Wirtschaft züchtet eigenen Nachwuchs

Private Hochschulen orientieren sich vor allem an den Bedürfnissen von Unternehmen Von Julia Groth

»Die Fachhochschule der Deutschen Telekom« steht weiß auf magenta auf der Homepage der Fachhochschule (FH) Leipzig. Nachrichtentechnik und Telekommunikationsinformatik können Studierende hier belegen. »Die Studenten werden aber nicht nur für den Konzern, sondern für die ganze Branche ausgebildet«, sagt die Sprecherin der Hochschule Hilke Michaelis. Die FH Leipzig ist eine private Fachhochschule, deren Trägerin die Deutsche Telekom AG ist.

In Deutschland gibt es derzeit etwa fünfzig private Universitäten und Fachhochschulen. Viele von ihnen werden von großen Wirtschaftsunternehmen wie Siemens oder der Telekom finanziert und haben nur ein sehr spezielles Fächerangebot, weil sie Nachwuchs für eine bestimmte Branche ausbilden sollen. Die Studierenden müssen häufig Aufnahmetests absolvieren und für ihr Studium bis zu mehreren hundert Euro Studiengebühren im Monat bezahlen. Private Hochschulen müssen staatlich anerkannt werden, damit die Abschlüsse, die sie vergeben, allgemein gültig sind. Bei der Entscheidung, ob die Qualität der Lehre für die Anerkennung genügt, berät der Wissenschaftsrat seit fünf Jahren die Bundesländer. Das Gremium besteht aus vom Bundespräsidenten berufenen WissenschaftlerInnen, VertreterInnen der Länderregierungen und der Wirtschaft.

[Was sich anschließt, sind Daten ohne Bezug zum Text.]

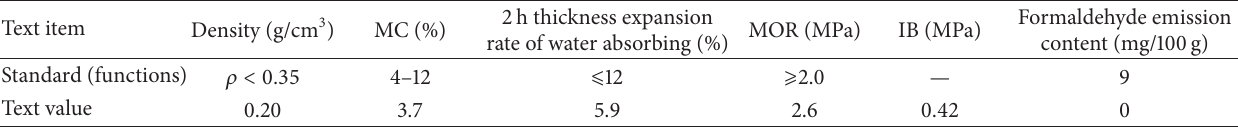
Table 1: The physical and chemical properties of the composite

Im Jahr 2004 gründeten die RektorInnen und PräsidentInnen einiger privater Hochschulen den Verband der Privaten Hochschulen (VPH). Mittlerweile sind 33 Einrichtungen dem Verband beigetreten. Seine selbst gestellte Aufgabe ist es, die Qualität der deutschen Hochschulausbildung zu verbessern. Zu diesem Zweck tritt der VPH auch für allgemeine Studiengebühren ein.

Ein Musterbeispiel für die Leistungen von privaten Universitäten war lange Zeit die Universität Witten/Herdecke (UWH). Für ihre praxisorientierte MedizinerInnenausbildung bekam die UWH viel Lob aus Fachkreisen. Bis der Wissenschaftsrat im Sommer vergangenen Jahres große Schwächen im Studiengang Humanmedizin feststellte. Seitdem arbeitet die Hochschule daran, die Qualität von Forschung und Lehre zu verbessern, und wartet auf eine Entscheidung des Rates über ihre Zukunft. Die Medizinstudierenden der UWH zahlen für ein Studium in Regelstudienzeit 25000 Euro.